Any ideas on how to prevent this from happening? So that if a node gets stuck in NotReady state it at least restarts - but ideally doesn't get into such state to begin with?
Thanks.
The first thing I would do is to define Resources and Limits for those pods.
Resources tell the cluster how much memory and CPU you think that the pod is going to use. You do this to help the scheduler to find the best location to run those pods.
Limits are crucial here: they are set to prevent your pods damaging the stability of the nodes. It's better to have a pod killed by an OOM than a pod bringing a node down because of resource starvation.

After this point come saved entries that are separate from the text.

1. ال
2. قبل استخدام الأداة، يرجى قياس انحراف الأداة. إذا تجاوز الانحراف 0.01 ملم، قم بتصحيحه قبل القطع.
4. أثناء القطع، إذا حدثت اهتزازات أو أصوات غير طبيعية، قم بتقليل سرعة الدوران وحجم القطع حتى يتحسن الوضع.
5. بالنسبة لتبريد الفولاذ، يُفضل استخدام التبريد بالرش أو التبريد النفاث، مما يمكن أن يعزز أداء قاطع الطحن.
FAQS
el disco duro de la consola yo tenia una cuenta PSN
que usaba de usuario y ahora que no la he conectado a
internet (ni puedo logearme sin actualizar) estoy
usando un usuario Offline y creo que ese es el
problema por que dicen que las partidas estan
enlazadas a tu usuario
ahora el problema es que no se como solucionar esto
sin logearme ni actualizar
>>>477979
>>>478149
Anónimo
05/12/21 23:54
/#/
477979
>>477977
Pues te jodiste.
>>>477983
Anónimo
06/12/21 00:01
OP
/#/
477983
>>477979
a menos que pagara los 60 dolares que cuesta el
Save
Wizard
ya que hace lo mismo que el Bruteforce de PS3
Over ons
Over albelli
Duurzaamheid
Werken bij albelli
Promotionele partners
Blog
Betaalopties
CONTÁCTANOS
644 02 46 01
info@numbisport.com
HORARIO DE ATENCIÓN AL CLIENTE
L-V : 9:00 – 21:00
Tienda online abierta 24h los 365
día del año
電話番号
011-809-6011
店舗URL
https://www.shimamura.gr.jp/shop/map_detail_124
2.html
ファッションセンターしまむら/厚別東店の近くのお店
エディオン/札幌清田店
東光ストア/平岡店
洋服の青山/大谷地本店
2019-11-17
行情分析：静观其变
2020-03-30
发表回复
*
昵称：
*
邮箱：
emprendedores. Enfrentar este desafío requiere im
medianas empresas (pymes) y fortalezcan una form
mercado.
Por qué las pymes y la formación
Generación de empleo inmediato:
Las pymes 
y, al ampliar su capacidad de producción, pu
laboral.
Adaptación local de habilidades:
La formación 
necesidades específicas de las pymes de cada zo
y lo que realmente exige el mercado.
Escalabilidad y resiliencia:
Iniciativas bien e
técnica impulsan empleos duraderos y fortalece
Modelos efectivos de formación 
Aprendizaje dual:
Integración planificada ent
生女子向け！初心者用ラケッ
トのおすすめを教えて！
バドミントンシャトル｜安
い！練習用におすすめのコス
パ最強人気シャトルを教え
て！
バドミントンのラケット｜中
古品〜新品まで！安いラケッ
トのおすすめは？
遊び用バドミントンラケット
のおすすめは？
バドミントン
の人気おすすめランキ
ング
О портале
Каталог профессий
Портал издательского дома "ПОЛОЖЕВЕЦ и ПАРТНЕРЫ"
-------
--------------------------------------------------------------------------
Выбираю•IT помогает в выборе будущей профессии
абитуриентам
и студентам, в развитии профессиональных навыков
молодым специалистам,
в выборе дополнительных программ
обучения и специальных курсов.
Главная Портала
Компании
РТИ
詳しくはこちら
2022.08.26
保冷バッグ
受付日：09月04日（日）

For example, in this case you're saying that you want 200m CPU (20%) for your pod but if for any chance it goes above 300 (30%), you want the scheduler to kill it and start a new one.
spec:
containers:
- image: nginx
imagePullPolicy: Always
name: nginx
resources:
limits:
cpu: 300m
memory: 200Mi
requests:
cpu: 200m
memory: 100Mi
You can read more here: http://kubernetes.io/docs/admin/limitrange/
For AWS I can tell. You can create dynamic scaling policies based on CPU and memory utilization.
It goes in NotReady state because of out of memory or maybe insufficient CPU. You can create a custom memory metric to collect memory metric of all the worker nodes in the cluster collectively and push it to cloudwatch.
You can follow this documentation- https://docs.aws.amazon.com/AWSEC2/latest/UserGuide/mon-scripts.html
CPU metric is already there so no need to create it. So a memory metric will be created for you cluster.
You can now create an alarm for it when it goes above certain threshold. Now you have to go to the Auto Scaling Group through AWS console. Now you have to add a scaling policy for your autoscaling group selecting the alarm that you created and add number of instance accordingly.